## TASK REQUIREMENTS:
Show every line of the records below that contains the word "biggest", matching case exactly.

[Dataset entries]
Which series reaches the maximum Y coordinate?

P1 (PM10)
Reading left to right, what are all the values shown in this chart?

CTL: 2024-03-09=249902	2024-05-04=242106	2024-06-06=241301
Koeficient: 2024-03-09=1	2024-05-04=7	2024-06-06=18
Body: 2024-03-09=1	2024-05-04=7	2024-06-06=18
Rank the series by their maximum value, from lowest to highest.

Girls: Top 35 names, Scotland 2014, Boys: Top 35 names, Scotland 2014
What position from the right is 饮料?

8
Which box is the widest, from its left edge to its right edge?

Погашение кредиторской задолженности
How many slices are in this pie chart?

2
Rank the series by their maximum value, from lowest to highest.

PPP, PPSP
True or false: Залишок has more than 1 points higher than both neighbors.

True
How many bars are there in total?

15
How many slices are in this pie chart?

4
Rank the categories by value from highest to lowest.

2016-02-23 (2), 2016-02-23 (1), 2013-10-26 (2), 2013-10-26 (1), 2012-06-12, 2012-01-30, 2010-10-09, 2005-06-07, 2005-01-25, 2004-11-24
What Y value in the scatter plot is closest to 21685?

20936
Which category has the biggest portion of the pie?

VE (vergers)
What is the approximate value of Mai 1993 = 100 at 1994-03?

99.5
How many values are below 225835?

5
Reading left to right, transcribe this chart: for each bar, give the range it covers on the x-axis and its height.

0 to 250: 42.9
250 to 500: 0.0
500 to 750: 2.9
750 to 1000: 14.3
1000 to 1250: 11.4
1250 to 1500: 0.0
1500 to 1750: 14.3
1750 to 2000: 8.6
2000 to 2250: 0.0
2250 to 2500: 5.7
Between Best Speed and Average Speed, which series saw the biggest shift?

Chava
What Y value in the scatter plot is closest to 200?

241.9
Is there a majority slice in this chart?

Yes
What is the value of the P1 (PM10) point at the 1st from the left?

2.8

## YOUR SOLUTION:
Which category has the biggest portion of the pie?
Between Best Speed and Average Speed, which series saw the biggest shift?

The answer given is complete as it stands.